[TEXT EXCERPT]
⟨
Suzanne McGee|Fiscal Times
Wednesday, 26 Sep 2012 | 1:34 PM ET

Investors’ love affair with exchange-traded funds seems almost unquenchable. Even in the midst of the recent stock market rally, they have been dumping actively managed mutual funds

Alexandra Grablewski | Riser | Getty Images

and snapping up ETFs instead, according to a recent series of data releases from tracking firm Lipper. In response, issuers are flooding the market with new products on an almost-daily basis — there seems no end to the myriad ways one can slice and dice the universe of publicly traded companies in order to bring yet another flavor of new ETF to the market — and providers like Charles Schwab are slashing costs to make them even more appealing.

Little wonder, then, that pundits of all kinds are devising just as many ways to use ETFs to explore various investment themes. Want to know the best ETFs to obtain high yields from overseas stocks? To get the maximum exposure toApple’s stock price movements? To play rising gold prices? There are at least a half-dozen options — and twice the number of ETF analysts eager to tell you all about their relative merits.

So, now that we have only six weeks to go before the presidential election finally takes place (and the hapless residents of “swing” states can call their lives their own again after being bombarded with political ads of all stripes for the last year or so), are there ETFs to pick if you believe one party or another will win the race?

Absolutely, says ETF analyst Todd Rosenbluth at S&P Capital IQ. And those options go far beyond simply going long the S&P 500 if you believe that President Barack Obama will be re-elected. (Historically, the index has generated higher returns under Democratic presidents than under their Republican counterparts — and yes, that may well be more a matter of coincidence than causation, but that never stopped an investor from jumping aboard what they thought was a trend — just think of the whole debate over the stock market’s prospects and hemlines, or the outcome of the Super Bowl every January.)

Some of the suggestions from S&P Capital IQ about sector ETFs are fairly easy to anticipate and understand. For instance, health care. Hospitals may well benefit from a boom in the ranks of those with medical insurance — they will no longer have to foot the bill for treating uninsured patients who show up in emergency rooms with non-emergencies like the flu. Pharmaceutical companies that specialize in generic or lower-cost medications may also benefit, S&P Capital IQ concludes. The ETF to own? Well, the largest is the Health Care Select SPDR, which has big positions in Johnson & Johnson and Abbott Labs — both of which S&P Capital IQ believes are undervalued, high-quality stocks.

Equally unsurprising is the notion that the financial services sector would fare better under the more benign, hands-off approach of a Romneyadministration. That election outcome would mean a new team of regulators — and a high probability of a far more lax interpretation of some of the laws passed in the wake of the financial crisis, such as the Dodd-Frank Act. So if you think Romney has the edge, S&P Capital IQ suggests tilting in favor of ETFs like the iShares S&P Global Financials Sector Index Fund, which has significant holdings of many large financial institutions, including those that have complained that Dodd-Frank’s provisions are a major headwind to profits.
⟩
[WORK INSTRUCTIONS]
#1 Condense the paragraph of the article on ETFs and the presidential election that begins "Some of the suggestions from S&P Capital IQ" into a short list that keeps its main facts.
#2 In one to three sentences, explain why the article on ETFs and the presidential election expects the financial services sector to do better under a Romney administration.

[DATA RECORDS]
⟨
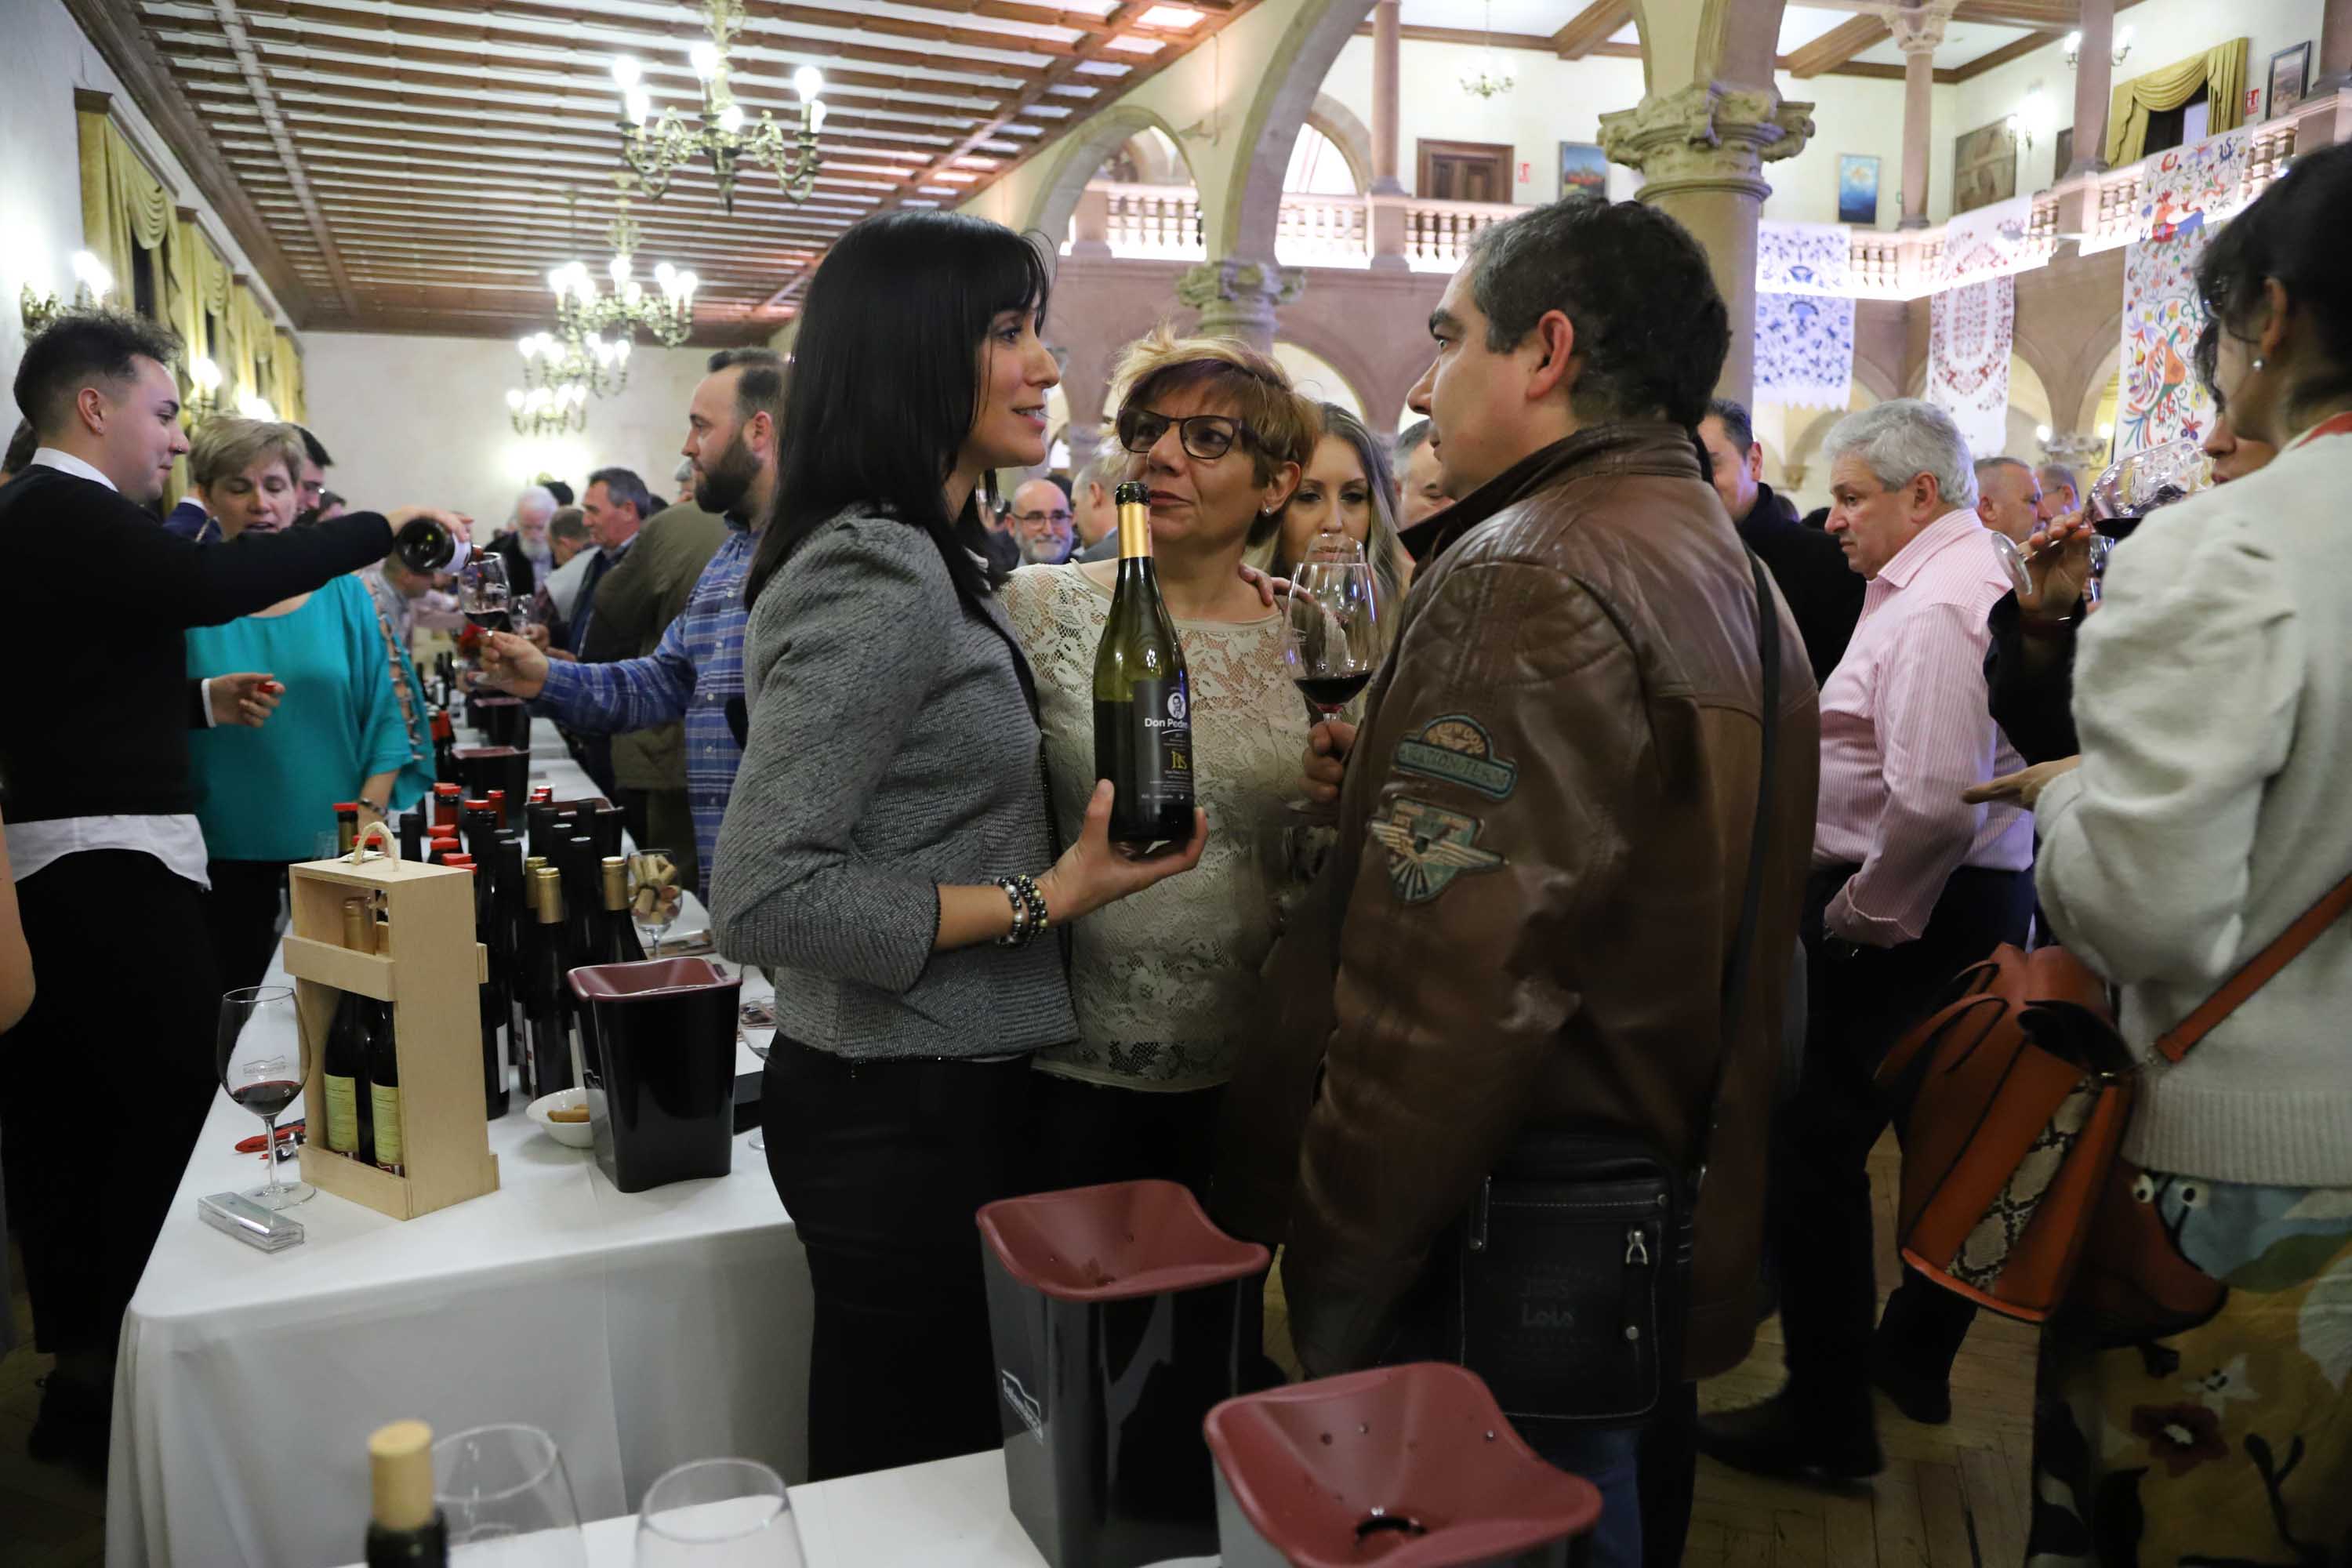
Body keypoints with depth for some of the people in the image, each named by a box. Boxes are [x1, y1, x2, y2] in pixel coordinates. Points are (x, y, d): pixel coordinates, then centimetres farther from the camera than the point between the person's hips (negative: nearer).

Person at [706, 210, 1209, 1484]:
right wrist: (1040, 902, -21)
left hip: (943, 1094, 10)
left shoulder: (916, 557, 11)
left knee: (934, 1455, 23)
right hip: (904, 1114, -9)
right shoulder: (878, 576, -20)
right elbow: (761, 898, -25)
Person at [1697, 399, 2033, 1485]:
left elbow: (1931, 801, -29)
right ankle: (1916, 1355, 38)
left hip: (1900, 919, -11)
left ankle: (1828, 1417, 7)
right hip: (1976, 900, 11)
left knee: (1814, 1149, -3)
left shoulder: (1932, 609, -18)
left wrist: (1862, 909, -16)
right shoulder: (1976, 576, 14)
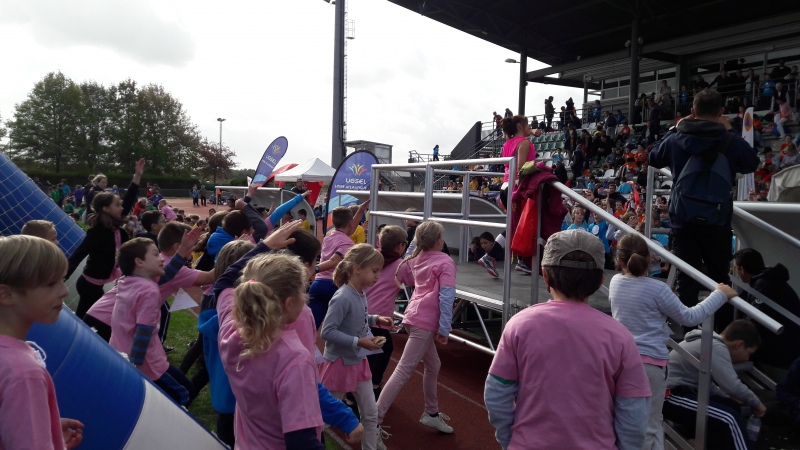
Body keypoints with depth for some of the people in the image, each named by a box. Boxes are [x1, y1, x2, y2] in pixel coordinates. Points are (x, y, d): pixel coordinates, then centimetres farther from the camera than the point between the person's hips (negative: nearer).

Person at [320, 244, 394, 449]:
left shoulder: (361, 294, -2)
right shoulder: (343, 298, -27)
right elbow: (326, 331, -28)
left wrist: (376, 319, -3)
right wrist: (359, 342, -29)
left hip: (358, 362, 8)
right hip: (339, 363, -8)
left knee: (371, 413, 16)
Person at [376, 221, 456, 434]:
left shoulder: (416, 258, 12)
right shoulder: (446, 262, -6)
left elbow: (400, 277, 28)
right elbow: (446, 297, -13)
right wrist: (444, 330, -14)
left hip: (413, 316, 8)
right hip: (426, 321, -8)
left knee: (433, 365, 22)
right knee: (404, 370, -9)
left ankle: (431, 413, 34)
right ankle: (376, 418, -10)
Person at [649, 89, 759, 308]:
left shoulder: (675, 139, -4)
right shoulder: (731, 140, -8)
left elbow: (653, 159, 15)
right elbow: (752, 164, 12)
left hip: (683, 218, 1)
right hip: (717, 219, 0)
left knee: (686, 276, 5)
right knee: (719, 276, 14)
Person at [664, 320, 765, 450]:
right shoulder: (716, 347, -15)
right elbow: (732, 386, -21)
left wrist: (727, 398, 13)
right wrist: (756, 403, -4)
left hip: (680, 390, 10)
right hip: (670, 395, -10)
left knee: (732, 407, 12)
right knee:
⟩
[OUTPUTS IN ORDER]
#1
- Health care is one of S&P Capital IQ's easy-to-anticipate sector ETF suggestions.
- Hospitals may benefit from more people having medical insurance, since they would no longer pay for treating uninsured patients who come to emergency rooms with non-emergencies like the flu.
- Pharmaceutical companies that specialize in generic or lower-cost medications may also benefit.
- The largest health care ETF is the Health Care Select SPDR, with big positions in Johnson & Johnson and Abbott Labs.
- S&P Capital IQ considers both of those companies undervalued, high-quality stocks.

#2 A Romney win would bring a new team of regulators, which the article calls a more benign, hands-off approach. It would also bring a high probability of a far more lax interpretation of laws passed after the financial crisis, such as the Dodd-Frank Act.